Growth for the company returned in 2021 and resulted in a strong year for NanoView. In early 2022, NanoView began developing a product for the cell and gene therapy market. That, Freedman and Daaboul believe, is what drew the attention of Unchained Labs, which purchased the company in May of that year. The deal terms are undisclosed, but Daaboul and Freedman feel that the technology has found a great home and that the founders and investors had a successful journey.

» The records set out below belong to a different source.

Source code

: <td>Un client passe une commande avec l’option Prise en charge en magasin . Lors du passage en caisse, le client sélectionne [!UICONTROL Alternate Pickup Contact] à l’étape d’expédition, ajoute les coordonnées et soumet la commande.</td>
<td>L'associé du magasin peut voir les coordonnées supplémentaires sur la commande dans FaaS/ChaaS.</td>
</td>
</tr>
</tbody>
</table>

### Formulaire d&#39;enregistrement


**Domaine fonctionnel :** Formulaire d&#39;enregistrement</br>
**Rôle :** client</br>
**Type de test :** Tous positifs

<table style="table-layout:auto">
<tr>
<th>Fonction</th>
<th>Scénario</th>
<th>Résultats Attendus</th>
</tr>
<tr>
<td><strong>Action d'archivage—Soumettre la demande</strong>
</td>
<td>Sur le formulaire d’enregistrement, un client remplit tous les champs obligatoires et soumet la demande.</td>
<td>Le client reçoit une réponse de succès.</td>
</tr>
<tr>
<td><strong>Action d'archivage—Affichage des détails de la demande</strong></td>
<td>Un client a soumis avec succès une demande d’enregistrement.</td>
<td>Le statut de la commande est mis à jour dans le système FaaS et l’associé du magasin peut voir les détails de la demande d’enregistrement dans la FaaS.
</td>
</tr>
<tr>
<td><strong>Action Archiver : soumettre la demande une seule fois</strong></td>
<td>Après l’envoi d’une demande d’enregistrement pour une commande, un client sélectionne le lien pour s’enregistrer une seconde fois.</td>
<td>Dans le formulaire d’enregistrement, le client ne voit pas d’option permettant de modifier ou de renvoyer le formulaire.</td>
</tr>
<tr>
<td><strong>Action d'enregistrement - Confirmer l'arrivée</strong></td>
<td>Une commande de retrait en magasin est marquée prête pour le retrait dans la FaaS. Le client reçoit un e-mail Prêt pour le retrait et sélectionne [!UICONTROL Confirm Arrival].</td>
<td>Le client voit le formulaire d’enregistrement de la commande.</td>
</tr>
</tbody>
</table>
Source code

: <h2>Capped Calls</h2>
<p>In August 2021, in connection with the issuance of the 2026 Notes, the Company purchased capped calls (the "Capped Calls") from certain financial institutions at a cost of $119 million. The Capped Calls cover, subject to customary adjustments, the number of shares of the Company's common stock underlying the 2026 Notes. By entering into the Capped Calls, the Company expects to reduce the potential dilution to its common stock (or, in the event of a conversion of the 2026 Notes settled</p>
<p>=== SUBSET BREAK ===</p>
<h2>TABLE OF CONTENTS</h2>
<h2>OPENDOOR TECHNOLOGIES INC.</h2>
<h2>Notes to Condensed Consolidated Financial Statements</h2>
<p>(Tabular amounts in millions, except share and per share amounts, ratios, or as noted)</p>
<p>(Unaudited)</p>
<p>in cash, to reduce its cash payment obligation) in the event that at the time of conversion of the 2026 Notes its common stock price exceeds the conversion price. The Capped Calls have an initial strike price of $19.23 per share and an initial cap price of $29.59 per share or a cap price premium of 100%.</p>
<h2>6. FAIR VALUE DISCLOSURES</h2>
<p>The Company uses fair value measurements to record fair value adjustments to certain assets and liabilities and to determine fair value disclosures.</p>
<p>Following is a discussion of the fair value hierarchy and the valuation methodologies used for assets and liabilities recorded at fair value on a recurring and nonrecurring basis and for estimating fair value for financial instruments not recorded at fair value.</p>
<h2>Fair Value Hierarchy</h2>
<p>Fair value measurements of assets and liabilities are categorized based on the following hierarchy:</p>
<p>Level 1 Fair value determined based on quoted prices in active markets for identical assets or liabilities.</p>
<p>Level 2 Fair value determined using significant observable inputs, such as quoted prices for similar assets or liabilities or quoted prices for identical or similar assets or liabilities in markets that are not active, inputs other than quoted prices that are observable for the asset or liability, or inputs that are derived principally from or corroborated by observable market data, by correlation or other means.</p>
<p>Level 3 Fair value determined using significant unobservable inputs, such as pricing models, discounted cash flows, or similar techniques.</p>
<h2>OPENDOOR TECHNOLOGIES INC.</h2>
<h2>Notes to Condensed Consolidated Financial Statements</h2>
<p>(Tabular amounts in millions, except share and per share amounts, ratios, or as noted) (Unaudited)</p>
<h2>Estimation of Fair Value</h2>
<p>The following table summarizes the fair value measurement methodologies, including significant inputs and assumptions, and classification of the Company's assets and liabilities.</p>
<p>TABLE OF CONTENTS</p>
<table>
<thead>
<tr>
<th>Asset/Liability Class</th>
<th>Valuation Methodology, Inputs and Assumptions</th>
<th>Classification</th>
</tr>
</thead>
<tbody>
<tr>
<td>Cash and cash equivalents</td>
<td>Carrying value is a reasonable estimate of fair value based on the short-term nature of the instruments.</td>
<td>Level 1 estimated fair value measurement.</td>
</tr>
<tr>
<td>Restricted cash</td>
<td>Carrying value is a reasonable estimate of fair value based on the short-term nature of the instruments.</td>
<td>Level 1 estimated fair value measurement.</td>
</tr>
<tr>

The pair worked long enough at Unchained Labs to see its product relaunched under the brand name Leprechaun. “They’re great at commercializing. That’s what they do,” Daaboul said of Unchained. “Basically, we got the product to the point where they can start selling it.” The two left around nine months after the sale, in early 2023 and, after a few weeks of much-needed rest and rejuvenation with family, have slowly started to work their networks in search of what might be next. “Ultimately, I would love to start another company,” Freedman said. Both are hoping to work as advisors and mentors to others just starting the path that they travelled.
“The thing I love about our experience is that at BU, I always felt like we were all on the same team,” Daaboul said. “Everyone was so supportive in helping us get things off the ground.” Both Daaboul and Freedman are keen to do what they can do to help younger versions of themselves on their entrepreneurial journey, especially if they have an affiliation with BU, because they want to give back for all the help they received along their journey.